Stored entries
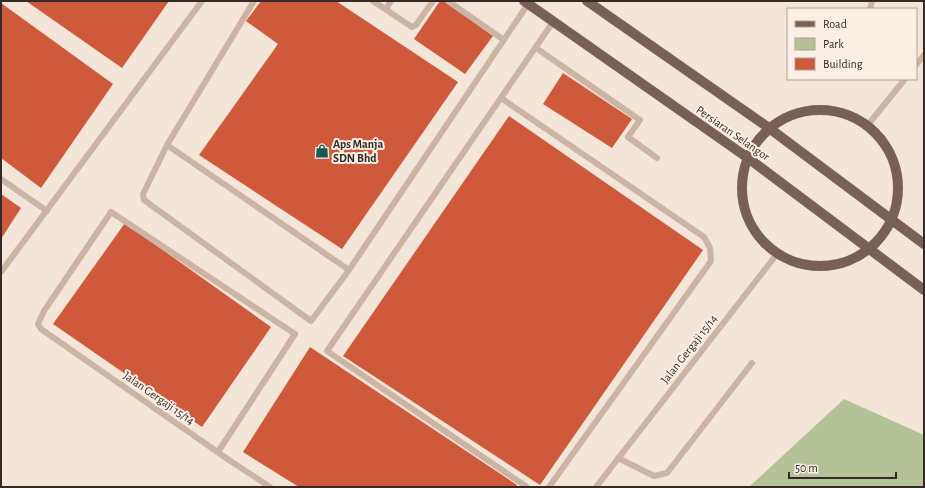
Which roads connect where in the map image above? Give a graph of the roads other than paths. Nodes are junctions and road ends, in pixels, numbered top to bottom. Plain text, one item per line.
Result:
1 (202, 1) edge
2 (254, 1) edge
3 (374, 1) edge
4 (391, 1) edge
5 (433, 1) edge
6 (448, 1) edge
7 (587, 1) edge
8 (526, 2) edge
9 (386, 9) junction
10 (553, 22) junction
11 (504, 40) junction
12 (536, 48) junction
13 (924, 55) edge
14 (917, 64) edge
15 (904, 80) edge
16 (501, 98) junction
17 (867, 126) junction
18 (769, 128) junction
19 (167, 145) junction
20 (657, 158) dead end
21 (748, 158) junction
22 (1, 179) edge
23 (47, 211) junction
24 (893, 220) junction
25 (924, 244) edge
26 (870, 250) junction
27 (777, 254) junction
28 (349, 270) junction
29 (1, 272) edge
30 (924, 290) edge
31 (752, 363) dead end
32 (218, 452) junction
33 (618, 458) junction
34 (270, 487) edge
35 (527, 487) edge
36 (549, 487) edge
37 (596, 487) edge

1 - 23 lane
2 - 19 lane
3 - 9 lane
4 - 9 lane
5 - 9 lane
6 - 11 lane
7 - 18 main road, Persiaran Selangor
8 - 10 main road, Persiaran Selangor
8 - 11 lane
10 - 12 lane
10 - 21 main road, Persiaran Selangor
11 - 28 lane
12 - 16 lane
12 - 20 lane
13 - 14 lane
15 - 17 lane
16 - 35 lane
16 - 36 lane
17 - 18 main road
17 - 24 main road
18 - 21 main road
18 - 24 main road, Persiaran Selangor
19 - 28 lane
19 - 28 lane
21 - 26 main road, Persiaran Selangor
21 - 27 main road
22 - 23 lane
23 - 29 lane
24 - 25 main road, Persiaran Selangor
24 - 26 main road
26 - 27 main road
26 - 30 main road, Persiaran Selangor
27 - 33 lane, Jalan Gergaji 15/14
31 - 33 lane
32 - 32 lane, Jalan Gergaji 15/14
32 - 34 lane, Jalan Gergaji 15/14
33 - 37 lane, Jalan Gergaji 15/14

#### [Problem to solve]
Show every line from the entries above in which "Gergaji" appears.

#### [Written solution]
27 - 33 lane, Jalan Gergaji 15/14
32 - 32 lane, Jalan Gergaji 15/14
32 - 34 lane, Jalan Gergaji 15/14
33 - 37 lane, Jalan Gergaji 15/14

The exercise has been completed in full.